No estoy malcriando a mi hijo, lo estoy amando.

Me saco del asiento trasero de nuestro coche de alquiler. He estado escondido allí con mi hijo de 9 meses, Henry, para evitar una crisis en un viaje de 20 minutos para conocer a mi amiga y sus dos hijos. Ella se muere de miedo cuando me ve.

"¿Te sientas en la parte de atrás con él todo el tiempo?" dice ella, incrédula. Sé cómo me veo: complaciente, indulgente, débil. Una vez hubiera pensado lo mismo. Pero después de perder a la hermana mayor de Henry, Susannah, a las 20 semanas de gestación, el padre pensé que desaparecería como el humo. El tipo de madre que pensé que sería le habría dicho a su hijo que se lo tragara: que un poco de incomodidad es saludable, que la independencia es más importante que la felicidad momentánea.
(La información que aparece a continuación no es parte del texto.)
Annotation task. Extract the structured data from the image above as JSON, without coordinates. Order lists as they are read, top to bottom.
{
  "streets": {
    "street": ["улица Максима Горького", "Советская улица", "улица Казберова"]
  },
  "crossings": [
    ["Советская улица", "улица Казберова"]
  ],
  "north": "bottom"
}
Pero una vez que tuve a Henry en mis brazos, no me importó si lo mimaba con demasiada indulgencia. Simplemente lo amaba.

Nuestro hijo tiene dos años ahora. Soy la madre que pensé que sería cuando le diera la devastadora noticia cada mañana de que no puede desayunar galletas, o cuando le quitara su querida caja de herramientas de juguete con el edicto: "No, gracias. No golpeamos a la gente con martillos". Pero cuando se trata de pequeñas comodidades que puedo proporcionar, doy libremente y con alegría. Se sienta en mi regazo en lugar de su asiento de refuerzo mientras come. Cuando se resiste a un baño, me subo con él para chapotear y acurrucarme.
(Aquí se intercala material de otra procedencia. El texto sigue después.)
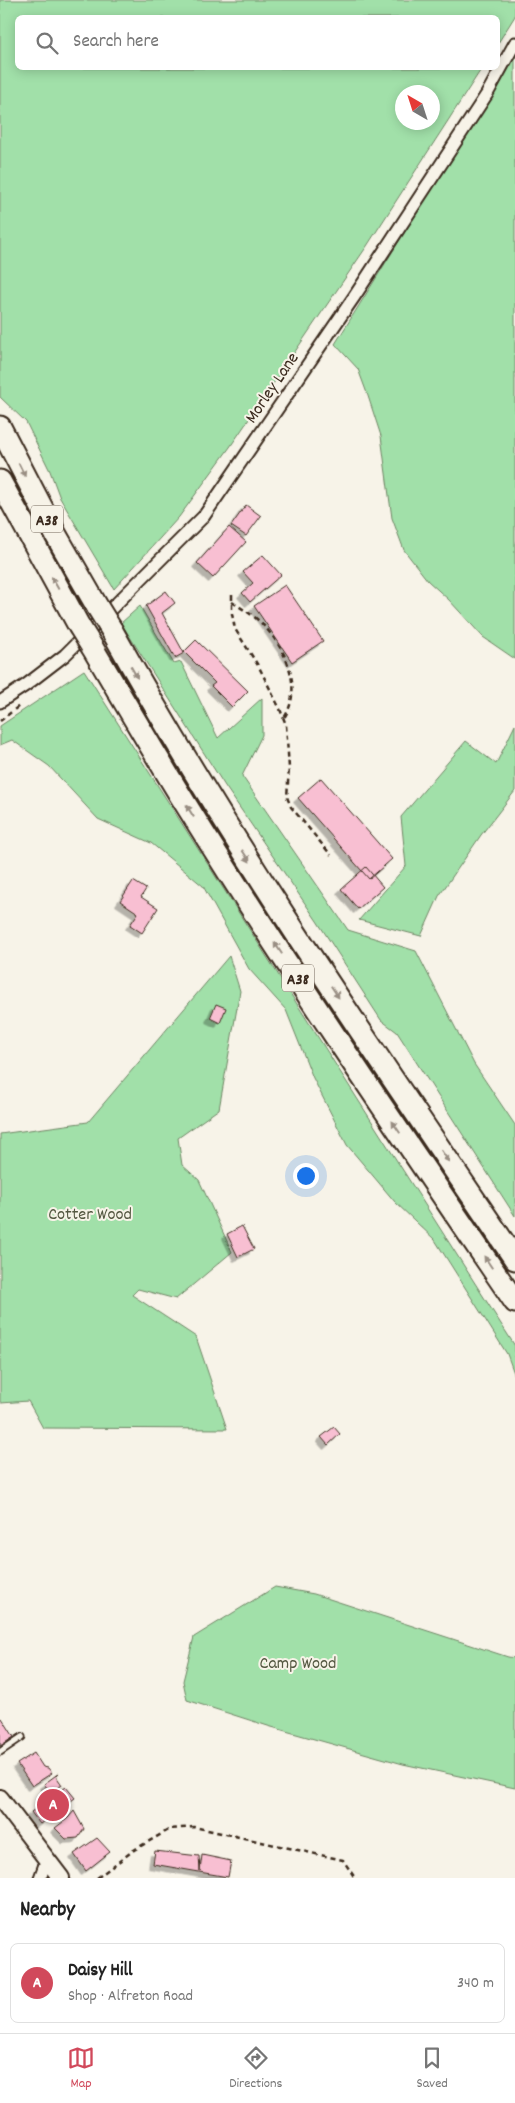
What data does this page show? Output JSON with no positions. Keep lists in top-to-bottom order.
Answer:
{
  "streets": {
    "highway": ["A38"],
    "street": ["Morley Lane"]
  },
  "parks": ["Cotter Wood", "Camp Wood"],
  "north": "top left",
  "page": {
    "search": "Search here",
    "pins": "A",
    "heading": "Nearby",
    "list": [
      {
        "mark": "A",
        "name": "Daisy Hill",
        "note": "Shop · Alfreton Road",
        "value": "340 m"
      }
    ],
    "nav": ["Map", "Directions", "Saved"]
  }
}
Sin embargo, soy la madre que pensé que estaría segura de mis valores y elecciones, sin importar lo que piensen los demás, cuando le respondo a mi amigo: "Sí, me siento en la parte de atrás con él todo el tiempo", digo. Muy pronto, mi hijo pondrá los ojos en blanco cuando lo lleve a él y a sus amigos, o se irá.